The Senate is probing over N1.8 trillion Federal Government interventions in the Power Sector since privatisation of the sector from 2012 to date.
Chairman, Senate Committee on Power, Sen. Gabriel Suswam made this known at a meeting with members of the Committee on Thursday in Abuja.
The meeting was on the Power Sector Recovery Plan and the Impact of COVID-19 pandemic.
The chairman, who said that the three-day hearing would begin next week, recalled that the Senate had a motion on the floor where the committee was mandated based on that motion to investigate comprehensively the power sector, especially in areas as it related to the intervention.
Suswam said that the Committee would investigate all interventions in the sector since the privatisation of the sector to date with a view to ascertaining the adequacy of such interventions and their desired impact.
“We are looking at the intervention and whether corporate governance had been introduced since privatisation because the expectation is that the sector will become efficient, unfortunately, that is not the case.
“You know that the Federal Government had over the years intervened at various times in different sums: N701 billion, N600 billion and this year there has been N380 billion and N213 billion.
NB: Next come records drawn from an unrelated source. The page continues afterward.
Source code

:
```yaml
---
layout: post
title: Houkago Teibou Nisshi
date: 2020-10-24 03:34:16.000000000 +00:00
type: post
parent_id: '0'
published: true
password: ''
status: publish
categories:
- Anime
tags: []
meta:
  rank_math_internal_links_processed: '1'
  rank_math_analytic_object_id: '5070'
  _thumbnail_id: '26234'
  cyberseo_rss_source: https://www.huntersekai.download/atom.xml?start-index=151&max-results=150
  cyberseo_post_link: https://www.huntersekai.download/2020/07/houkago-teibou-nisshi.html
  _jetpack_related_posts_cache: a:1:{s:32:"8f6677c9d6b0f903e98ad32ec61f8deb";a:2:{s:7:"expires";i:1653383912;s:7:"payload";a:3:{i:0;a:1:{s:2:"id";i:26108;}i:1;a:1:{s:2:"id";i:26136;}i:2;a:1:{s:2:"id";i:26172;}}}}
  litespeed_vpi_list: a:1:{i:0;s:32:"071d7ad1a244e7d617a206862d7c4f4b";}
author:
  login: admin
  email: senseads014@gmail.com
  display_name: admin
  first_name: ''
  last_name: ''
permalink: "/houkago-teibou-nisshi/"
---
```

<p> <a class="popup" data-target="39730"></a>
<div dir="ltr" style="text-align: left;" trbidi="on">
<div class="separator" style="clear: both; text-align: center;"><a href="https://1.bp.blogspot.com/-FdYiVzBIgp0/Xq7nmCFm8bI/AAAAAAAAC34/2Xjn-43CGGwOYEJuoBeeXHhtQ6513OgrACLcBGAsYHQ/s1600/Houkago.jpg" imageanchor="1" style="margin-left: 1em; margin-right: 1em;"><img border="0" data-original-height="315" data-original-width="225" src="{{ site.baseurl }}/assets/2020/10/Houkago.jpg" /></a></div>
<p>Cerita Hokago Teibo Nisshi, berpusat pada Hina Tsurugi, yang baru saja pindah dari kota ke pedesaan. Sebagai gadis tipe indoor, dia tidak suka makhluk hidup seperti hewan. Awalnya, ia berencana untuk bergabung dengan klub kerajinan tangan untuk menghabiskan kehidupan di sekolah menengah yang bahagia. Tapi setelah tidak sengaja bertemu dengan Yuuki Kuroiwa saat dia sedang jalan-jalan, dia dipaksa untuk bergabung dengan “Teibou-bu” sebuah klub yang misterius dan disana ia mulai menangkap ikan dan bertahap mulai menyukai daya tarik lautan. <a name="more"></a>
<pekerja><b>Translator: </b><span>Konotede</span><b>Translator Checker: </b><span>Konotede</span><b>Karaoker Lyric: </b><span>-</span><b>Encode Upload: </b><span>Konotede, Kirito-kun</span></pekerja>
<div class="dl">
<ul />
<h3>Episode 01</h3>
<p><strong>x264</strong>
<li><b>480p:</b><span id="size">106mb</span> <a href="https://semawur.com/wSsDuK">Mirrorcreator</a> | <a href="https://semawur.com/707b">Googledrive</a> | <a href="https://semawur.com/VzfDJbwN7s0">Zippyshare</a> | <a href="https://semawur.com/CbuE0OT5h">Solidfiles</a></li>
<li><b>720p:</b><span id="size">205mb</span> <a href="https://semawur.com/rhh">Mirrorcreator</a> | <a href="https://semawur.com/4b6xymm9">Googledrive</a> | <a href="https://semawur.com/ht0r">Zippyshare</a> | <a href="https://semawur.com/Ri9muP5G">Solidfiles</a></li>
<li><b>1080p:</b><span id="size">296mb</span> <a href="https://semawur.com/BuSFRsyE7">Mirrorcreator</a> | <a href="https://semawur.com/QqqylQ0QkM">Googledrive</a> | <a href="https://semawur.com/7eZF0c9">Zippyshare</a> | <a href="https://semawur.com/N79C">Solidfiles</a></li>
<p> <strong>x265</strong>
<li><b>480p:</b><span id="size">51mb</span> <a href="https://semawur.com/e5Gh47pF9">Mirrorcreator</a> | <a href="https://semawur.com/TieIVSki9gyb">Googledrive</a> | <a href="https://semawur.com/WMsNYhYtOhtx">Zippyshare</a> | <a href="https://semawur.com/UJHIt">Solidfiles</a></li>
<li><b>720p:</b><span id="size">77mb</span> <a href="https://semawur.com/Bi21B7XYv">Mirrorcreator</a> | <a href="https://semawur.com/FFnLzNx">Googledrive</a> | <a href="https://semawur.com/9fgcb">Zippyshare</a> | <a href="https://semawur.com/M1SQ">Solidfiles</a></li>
“All of these monies were Federal Government interventions in the power sector with the intention and hope that the power sector will become efficient and Nigerians will have access to electricity.
“Unfortunately, in spite of this huge amount of monies that have been expended, the result in what we see today is that the performance is below expectations,” Suswam added.
He, however, noted that the investigation would not be punitive, but intended to identify the reasons for efficiency and under performance in terms of unstable and inadequate electricity supply in the sector in spite of the huge financial interventions by government.
Suswam said other objectives of the investigation was to assist President Muhammadu Buhari to achieve his promise to Nigerians of providing them with adequate and stable power supply.
“The investigation is intended to identify why these interventions have come and there has been no improvement.
“This is so that at the end of the day, the leadership of the Senate will present that to the President of this country, who has shown a lot of commitment to providing electricity to Nigerians,” he said.
He listed those agencies to appear before the committee to include the Ministry of Finance and Central Bank of Nigeria (CBN) because most of the interventions of government came from these two bodies.
Others, Suswam said are the Nigeria Bulk Electricity Trader (NBET), Nigeria Electricity Regulatory Commission (NERC), Transmission Company of Nigeria (TCN) and Presidential Power Initiative among others.